En 1925, les habitants de la Via del Corno mènent une vie paisible, entre projets d’avenir et sentiments amoureux, en dépit de l’arrivée au pouvoir des fascistes. Mais la montée en puissance du parti, qui n’hésite plus à recourir à la violence et à tuer ses opposants, va venir bouleverser le quotidien de ce quartier qui ne sera plus jamais le même.

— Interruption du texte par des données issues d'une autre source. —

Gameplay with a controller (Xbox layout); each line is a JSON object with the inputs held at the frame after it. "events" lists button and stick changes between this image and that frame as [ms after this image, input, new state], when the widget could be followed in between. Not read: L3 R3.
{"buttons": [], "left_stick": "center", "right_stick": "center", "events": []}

Bien que signé par quatre noms, le scénario de La Chronique des pauvres amants porte nettement la marque de Sergio Amidei, dont l’intérêt pour le quotidien du peuple italien s’exprime ici une nouvelle fois. À la manière de ce qu’il avait pu faire dans Dimanche d’août, le scénariste dresse le portrait de la vie d’un quartier modeste de Florence à travers l’enchevêtrement des histoires vécues par ses habitants. Dans un étourdissant chassé-croisé, nous voyageons d’un bout à l’autre de la Via del Corno, d’un appartement à l’autre, quittant un personnage pour en rejoindre un nouveau avant de revenir au précédent, les histoires de cœur et de marivaudage se mêlant aux problèmes financiers dans une peinture sociale extrêmement riche, tandis que le parti fasciste mène pernicieusement sa politique de la terreur.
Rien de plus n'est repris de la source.